**SOURCE TEXT**
I tried the method proposed by Aldrin, but when my offset exceeds a batch
length, my ReadNext() will fetch a batch with row=0. That is, after I set the
filter, my call to ReadNext will not fetch the batch directly at the beginning
of the filter. I may need to call batch n times in a row before I get a batch
with data, which is too strange for me. Is there a development plan about this?
------------------ 原始邮件 ------------------
发件人:
"user"
<[email protected]>;
发送时间: 2022年5月18日(星期三) 晚上11:09
收件人: "user"<[email protected]>;
主题: Re: Can arrow::dataset::Scanner¶ skip a certain number of rows?
We do not have the option to do this today. However, it is something
we could do a better job of as long as we aren't reading CSV.
Aldrin's workaround is pretty solid, especially if you are reading
parquet and have a row_index column. Parquet statistics filtering
should ensure we are only reading the needed row groups.
We will need to implement something similar for [1] and it seems we
should have a general JIRA for "paging support (start_index & count)"
for datasets but I couldn't find one with a quick search.

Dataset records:

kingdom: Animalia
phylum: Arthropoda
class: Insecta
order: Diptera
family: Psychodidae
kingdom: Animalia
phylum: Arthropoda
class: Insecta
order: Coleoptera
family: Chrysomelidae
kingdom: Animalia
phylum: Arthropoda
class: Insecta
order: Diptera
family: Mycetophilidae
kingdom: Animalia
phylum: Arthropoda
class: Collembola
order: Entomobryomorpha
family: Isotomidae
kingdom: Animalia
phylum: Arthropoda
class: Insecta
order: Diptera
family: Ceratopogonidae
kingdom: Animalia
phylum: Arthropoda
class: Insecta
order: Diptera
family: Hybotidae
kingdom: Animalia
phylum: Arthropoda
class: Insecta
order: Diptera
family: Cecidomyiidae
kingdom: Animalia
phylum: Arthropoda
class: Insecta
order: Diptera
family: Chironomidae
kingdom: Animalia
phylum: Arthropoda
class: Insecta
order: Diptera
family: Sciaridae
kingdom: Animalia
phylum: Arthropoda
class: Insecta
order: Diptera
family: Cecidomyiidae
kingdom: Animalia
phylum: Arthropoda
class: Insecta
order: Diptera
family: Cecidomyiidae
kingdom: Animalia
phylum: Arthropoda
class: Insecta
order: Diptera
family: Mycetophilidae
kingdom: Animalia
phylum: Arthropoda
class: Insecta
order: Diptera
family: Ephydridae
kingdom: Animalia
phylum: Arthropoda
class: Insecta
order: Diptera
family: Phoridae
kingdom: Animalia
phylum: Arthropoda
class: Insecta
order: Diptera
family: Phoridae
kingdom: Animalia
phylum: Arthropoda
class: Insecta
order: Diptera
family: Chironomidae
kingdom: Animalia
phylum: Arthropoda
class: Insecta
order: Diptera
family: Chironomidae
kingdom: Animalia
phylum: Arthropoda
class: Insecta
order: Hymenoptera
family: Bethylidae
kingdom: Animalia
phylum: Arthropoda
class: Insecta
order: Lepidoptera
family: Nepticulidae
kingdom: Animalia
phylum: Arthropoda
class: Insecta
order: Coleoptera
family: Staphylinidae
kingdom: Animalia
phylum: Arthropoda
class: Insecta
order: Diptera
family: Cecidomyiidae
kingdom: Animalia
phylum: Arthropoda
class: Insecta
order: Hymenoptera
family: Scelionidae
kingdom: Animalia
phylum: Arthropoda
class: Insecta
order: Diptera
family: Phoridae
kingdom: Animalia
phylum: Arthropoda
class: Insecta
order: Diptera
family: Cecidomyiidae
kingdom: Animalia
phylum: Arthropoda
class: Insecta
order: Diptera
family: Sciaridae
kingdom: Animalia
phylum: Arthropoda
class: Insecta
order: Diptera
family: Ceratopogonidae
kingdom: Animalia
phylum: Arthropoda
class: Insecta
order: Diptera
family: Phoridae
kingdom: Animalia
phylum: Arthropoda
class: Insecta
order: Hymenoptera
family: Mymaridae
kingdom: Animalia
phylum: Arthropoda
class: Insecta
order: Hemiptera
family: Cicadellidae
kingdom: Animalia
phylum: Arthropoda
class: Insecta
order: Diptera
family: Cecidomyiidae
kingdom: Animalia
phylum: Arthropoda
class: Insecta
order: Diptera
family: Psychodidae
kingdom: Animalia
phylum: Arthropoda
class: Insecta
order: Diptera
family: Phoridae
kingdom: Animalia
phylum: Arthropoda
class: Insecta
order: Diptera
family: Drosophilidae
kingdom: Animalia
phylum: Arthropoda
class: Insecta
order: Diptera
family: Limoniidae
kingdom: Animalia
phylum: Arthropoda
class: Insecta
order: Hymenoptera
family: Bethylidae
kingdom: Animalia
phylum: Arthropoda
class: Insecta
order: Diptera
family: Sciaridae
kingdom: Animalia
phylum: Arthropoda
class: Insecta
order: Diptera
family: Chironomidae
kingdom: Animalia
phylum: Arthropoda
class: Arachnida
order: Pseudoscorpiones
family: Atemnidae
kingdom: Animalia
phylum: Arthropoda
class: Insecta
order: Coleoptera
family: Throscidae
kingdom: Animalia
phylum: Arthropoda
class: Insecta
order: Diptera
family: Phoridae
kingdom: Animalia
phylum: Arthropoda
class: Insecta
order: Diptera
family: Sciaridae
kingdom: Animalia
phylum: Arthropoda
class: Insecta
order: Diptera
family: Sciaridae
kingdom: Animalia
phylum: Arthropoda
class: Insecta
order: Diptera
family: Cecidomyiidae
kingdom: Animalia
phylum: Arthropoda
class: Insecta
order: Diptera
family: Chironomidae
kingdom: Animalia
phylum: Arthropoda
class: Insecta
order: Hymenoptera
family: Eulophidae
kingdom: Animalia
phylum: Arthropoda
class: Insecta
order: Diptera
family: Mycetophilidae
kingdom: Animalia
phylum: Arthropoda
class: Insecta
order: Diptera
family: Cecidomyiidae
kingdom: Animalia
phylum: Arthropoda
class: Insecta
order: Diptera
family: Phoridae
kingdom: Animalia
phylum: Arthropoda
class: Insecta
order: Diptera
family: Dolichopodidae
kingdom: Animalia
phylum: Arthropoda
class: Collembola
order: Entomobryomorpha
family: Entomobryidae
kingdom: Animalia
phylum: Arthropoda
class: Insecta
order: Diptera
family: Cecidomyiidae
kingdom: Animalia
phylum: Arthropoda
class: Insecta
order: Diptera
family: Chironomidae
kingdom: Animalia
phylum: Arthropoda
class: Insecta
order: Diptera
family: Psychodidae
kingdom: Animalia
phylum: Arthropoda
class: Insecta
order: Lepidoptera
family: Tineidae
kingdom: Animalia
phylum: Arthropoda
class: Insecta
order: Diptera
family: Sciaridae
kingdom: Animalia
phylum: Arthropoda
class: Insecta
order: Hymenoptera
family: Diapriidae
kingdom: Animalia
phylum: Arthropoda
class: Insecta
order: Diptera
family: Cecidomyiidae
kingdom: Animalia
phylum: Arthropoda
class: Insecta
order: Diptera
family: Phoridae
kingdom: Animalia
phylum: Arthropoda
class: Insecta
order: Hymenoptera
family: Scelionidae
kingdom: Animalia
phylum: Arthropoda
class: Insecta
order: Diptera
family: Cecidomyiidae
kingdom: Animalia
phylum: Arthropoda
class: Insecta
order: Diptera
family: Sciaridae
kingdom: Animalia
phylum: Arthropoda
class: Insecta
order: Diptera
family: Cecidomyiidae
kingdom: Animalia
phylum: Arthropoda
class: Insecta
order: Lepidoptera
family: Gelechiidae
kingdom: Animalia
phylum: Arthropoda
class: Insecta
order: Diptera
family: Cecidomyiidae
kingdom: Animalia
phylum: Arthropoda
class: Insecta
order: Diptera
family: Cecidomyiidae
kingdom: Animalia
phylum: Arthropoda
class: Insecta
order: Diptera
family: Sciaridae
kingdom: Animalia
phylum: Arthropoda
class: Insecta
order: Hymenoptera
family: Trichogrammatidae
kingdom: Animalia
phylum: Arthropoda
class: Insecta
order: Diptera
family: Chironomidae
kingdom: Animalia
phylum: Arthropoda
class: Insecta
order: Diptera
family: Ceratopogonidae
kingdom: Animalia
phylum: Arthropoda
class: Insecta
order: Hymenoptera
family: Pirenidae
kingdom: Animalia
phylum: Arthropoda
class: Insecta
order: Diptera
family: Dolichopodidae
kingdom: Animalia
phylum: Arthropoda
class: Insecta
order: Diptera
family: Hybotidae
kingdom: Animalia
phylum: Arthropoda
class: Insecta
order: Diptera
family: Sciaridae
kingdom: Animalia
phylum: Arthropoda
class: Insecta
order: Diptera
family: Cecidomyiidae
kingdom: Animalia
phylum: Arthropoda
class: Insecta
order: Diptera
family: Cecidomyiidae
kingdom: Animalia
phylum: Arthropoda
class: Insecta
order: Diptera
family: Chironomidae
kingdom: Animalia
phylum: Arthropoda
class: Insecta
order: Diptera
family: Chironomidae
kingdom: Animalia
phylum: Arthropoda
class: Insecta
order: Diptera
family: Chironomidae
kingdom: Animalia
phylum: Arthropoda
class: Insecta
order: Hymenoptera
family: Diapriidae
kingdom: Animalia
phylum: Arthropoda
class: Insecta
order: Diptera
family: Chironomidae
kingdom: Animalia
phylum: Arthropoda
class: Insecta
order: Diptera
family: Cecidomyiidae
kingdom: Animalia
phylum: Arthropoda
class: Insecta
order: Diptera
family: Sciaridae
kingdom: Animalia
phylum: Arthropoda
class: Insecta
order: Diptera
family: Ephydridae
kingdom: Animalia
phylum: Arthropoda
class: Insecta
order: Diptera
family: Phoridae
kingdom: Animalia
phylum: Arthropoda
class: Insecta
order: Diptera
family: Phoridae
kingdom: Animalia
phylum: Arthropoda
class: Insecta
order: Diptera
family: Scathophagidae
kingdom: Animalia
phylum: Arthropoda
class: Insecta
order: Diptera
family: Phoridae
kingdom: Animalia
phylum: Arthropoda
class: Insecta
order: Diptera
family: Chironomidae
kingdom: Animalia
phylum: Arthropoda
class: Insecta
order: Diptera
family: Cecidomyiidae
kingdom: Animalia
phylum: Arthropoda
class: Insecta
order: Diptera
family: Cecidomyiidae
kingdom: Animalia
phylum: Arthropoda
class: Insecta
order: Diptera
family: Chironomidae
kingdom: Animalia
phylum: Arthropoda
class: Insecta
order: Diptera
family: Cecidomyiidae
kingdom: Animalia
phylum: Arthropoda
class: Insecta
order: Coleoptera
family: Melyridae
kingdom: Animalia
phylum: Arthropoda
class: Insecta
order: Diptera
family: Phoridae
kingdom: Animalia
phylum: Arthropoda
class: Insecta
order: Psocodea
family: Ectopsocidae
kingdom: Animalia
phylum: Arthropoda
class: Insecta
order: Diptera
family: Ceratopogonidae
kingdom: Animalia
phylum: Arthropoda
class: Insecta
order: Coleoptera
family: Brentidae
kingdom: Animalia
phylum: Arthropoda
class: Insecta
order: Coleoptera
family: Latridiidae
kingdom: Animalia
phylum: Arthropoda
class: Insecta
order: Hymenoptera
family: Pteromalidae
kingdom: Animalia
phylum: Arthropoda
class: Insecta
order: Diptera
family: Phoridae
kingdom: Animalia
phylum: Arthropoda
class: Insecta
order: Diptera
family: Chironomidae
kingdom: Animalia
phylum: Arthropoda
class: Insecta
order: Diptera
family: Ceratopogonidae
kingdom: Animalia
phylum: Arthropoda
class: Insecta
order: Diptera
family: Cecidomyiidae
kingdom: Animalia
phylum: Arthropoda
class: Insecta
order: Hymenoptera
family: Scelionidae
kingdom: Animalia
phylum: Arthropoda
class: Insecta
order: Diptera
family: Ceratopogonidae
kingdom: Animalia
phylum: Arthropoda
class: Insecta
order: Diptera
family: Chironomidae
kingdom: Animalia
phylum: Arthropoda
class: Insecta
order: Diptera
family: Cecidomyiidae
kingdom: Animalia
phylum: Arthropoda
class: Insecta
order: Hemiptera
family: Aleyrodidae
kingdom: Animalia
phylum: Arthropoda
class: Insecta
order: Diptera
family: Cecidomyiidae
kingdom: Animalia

**PROBLEMS**
1. In the thread about skipping rows with an Arrow dataset scanner, what should Parquet statistics filtering ensure?
2. Extend the thread about skipping rows with an Arrow dataset scanner, starting after its last sentence.
The listing is separate material and has no connection to the thread about skipping rows with an Arrow dataset scanner.

**TASK ANSWERS**
1. It should ensure that only the needed row groups are read.

2.
[1] https://issues.apache.org/jira/browse/ARROW-15589
On Tue, May 17, 2022 at 10:09 AM Aldrin <[email protected]> wrote:
>
> I think batches are all or nothing as far as reading/deserializing.
However, you can manage a slice of that batch instead of the whole batch in the
<deal the batch> portion. That is, if you have 2 batches with 10 rows each,
and you want to skip rows [10, 15) (0-indexed, inclusive of 10, exclusive of
15), then you can track the first batch in a vector (or handle directly), then
in the 2nd batch you can use `Slice(5)` [1] to track rows [15, 20).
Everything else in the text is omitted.